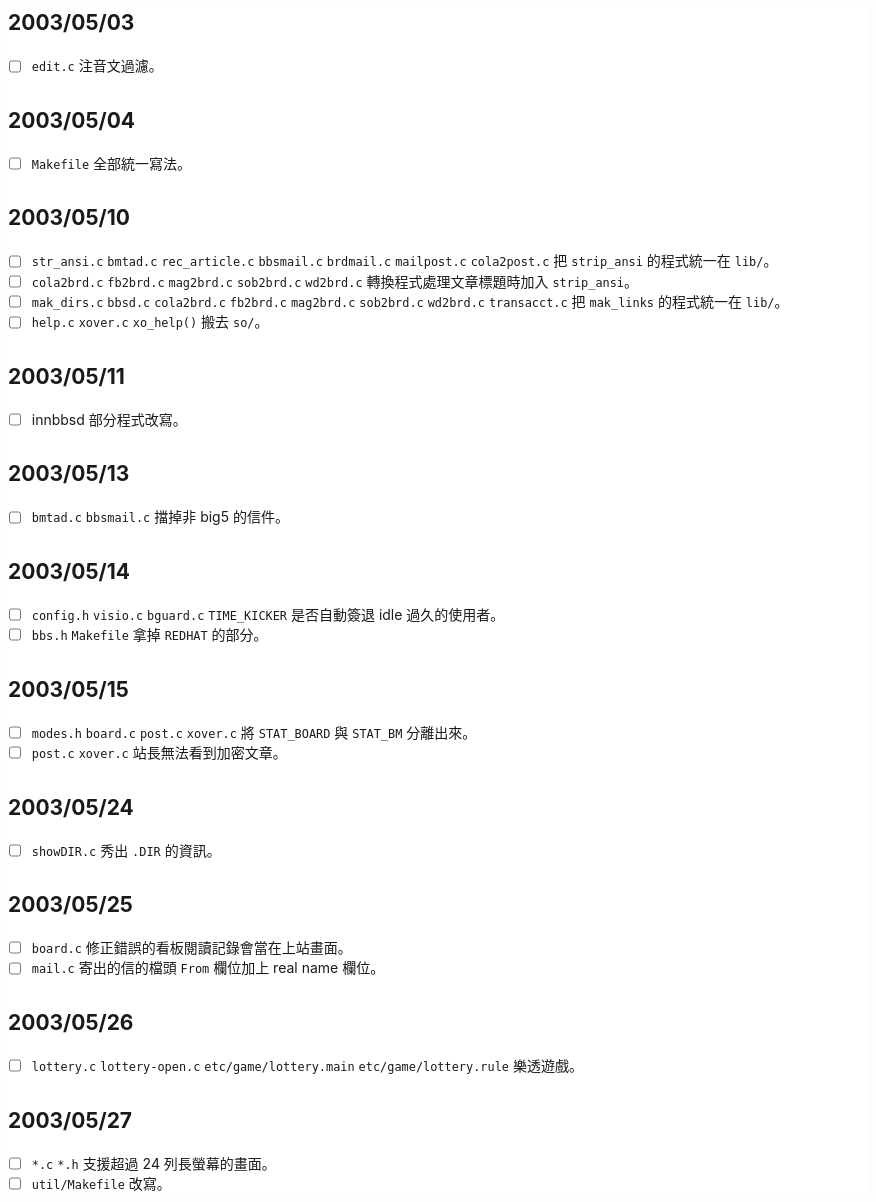 ## 2003/05/03
- [ ] `edit.c` 注音文過濾。

## 2003/05/04
- [ ] `Makefile` 全部統一寫法。

## 2003/05/10
- [ ] `str_ansi.c` `bmtad.c` `rec_article.c` `bbsmail.c` `brdmail.c` `mailpost.c` `cola2post.c`
    把 `strip_ansi` 的程式統一在 `lib/`。
- [ ] `cola2brd.c` `fb2brd.c` `mag2brd.c` `sob2brd.c` `wd2brd.c`
    轉換程式處理文章標題時加入 `strip_ansi`。
- [ ] `mak_dirs.c` `bbsd.c` `cola2brd.c` `fb2brd.c` `mag2brd.c` `sob2brd.c` `wd2brd.c` `transacct.c`
    把 `mak_links` 的程式統一在 `lib/`。
- [ ] `help.c` `xover.c` `xo_help()` 搬去 `so/`。

## 2003/05/11
- [ ] innbbsd 部分程式改寫。

## 2003/05/13
- [ ] `bmtad.c` `bbsmail.c` 擋掉非 big5 的信件。

## 2003/05/14
- [ ] `config.h` `visio.c` `bguard.c` `TIME_KICKER` 是否自動簽退 idle 過久的使用者。
- [ ] `bbs.h` `Makefile` 拿掉 `REDHAT` 的部分。

## 2003/05/15
- [ ] `modes.h` `board.c` `post.c` `xover.c` 將 `STAT_BOARD` 與 `STAT_BM` 分離出來。
- [ ] `post.c` `xover.c` 站長無法看到加密文章。

## 2003/05/24
- [ ] `showDIR.c` 秀出 `.DIR` 的資訊。

## 2003/05/25
- [ ] `board.c` 修正錯誤的看板閱讀記錄會當在上站畫面。
- [ ] `mail.c` 寄出的信的檔頭 `From` 欄位加上 real name 欄位。

## 2003/05/26
- [ ] `lottery.c` `lottery-open.c` `etc/game/lottery.main` `etc/game/lottery.rule` 樂透遊戲。

## 2003/05/27
- [ ] `*.c` `*.h` 支援超過 24 列長螢幕的畫面。
- [ ] `util/Makefile` 改寫。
_ _ _ _ _ _ _
:: Task statement ::
Only the number is required: state how many lines of the entries hold the word "Makefile".

:: Task solution ::
3